The Church and the government have been two of the strongest influences on mankind for many centuries. Both powers have received great faithfulness from citizens, yet both receive harsh criticism as well. Many people view these two factions as entirely separate entities; however, this ideology is a fallacy. The government and the Church are two independent institutions that cannot be separated; rather, they must work in conjunction to ensure the happiness of the American people.
Conflicts between the Church and the government have been apparent since before the time of the Romans. The origin of this conflict in the United States can be traced back to the early 1600’s. At this time, the relationship between the Catholic Church and the governments of European and Latin American countries was beginning to flourish (Christianity and the Founders). Many nations shared the Catholic faith, yet the English demonstrated hatred towards Catholics (Christianity and the Founders). Legal punishment of English Catholics was more severe than that of the non-denominational citizens. Catholic conspirers were publicly executed out of spite, and the Anti-Priest law of 1647 threatened death to all clergy (Christianity and the Founders). This general attitude of the people was carried over seas with the colonization of the Americas.
Several colonies during the early 1700’s enacted laws to restrict the practice of Catholicism (Christianity and the Founders). Rhode Island, for example, passed a law in 1719 that created civil restrictions for Catholics (Christianity and the Founders). This law was abolished, in 1783, at the end of the Revolutionary War (Christianity and the Founders). The disdain for Catholics in Georgia was of greater intensity (Christianity and the Founders). In 1732, the state of Georgia imposed a law that granted religious freedom to all Colonists except Catholics, who were, furthermore, prohibited from practicing their faith (Christianity and the Founders). This law was not abolished until after the ratification of the Constitution (Christianity and the Founders).
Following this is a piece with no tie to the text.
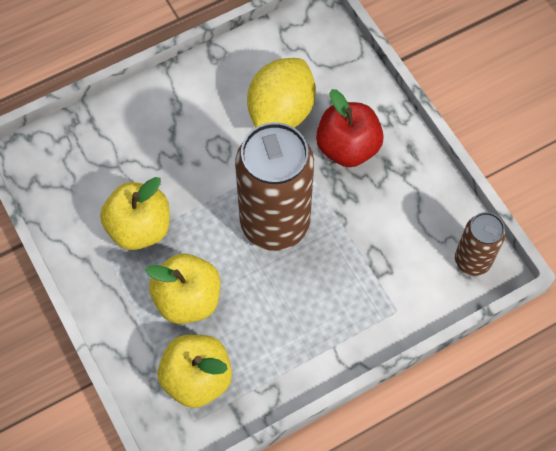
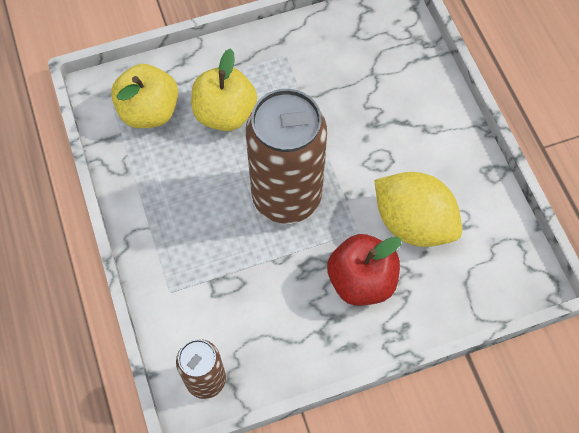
camera: 100 degrees right, 0 degrees up
(139, 228) = (304, 84): yellow apple -> none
The founding fathers were cognitive of the unjust treatment towards Catholics and fought to defend the people’s rights without directly interfering with the religious institution itself.
The fervent desire for freedom of religion was, perhaps, the most momentous rationale for distinguishing the colonies as an independent nation. The colonists based their new society upon Christian values and self-government. When the Constitution was first ratified, many citizens were in an uproar because it did not explicitly mention God or His great mercy (Colonial America). Originally, the founding fathers intended to create a new Christian nation; although they agreed that religious freedom was more prevalent at that time (Colonial America). To resolve this dilemma, the colonists drafted a Constitution that would acknowledge Christianity and respect the dignity of non-Christian citizens.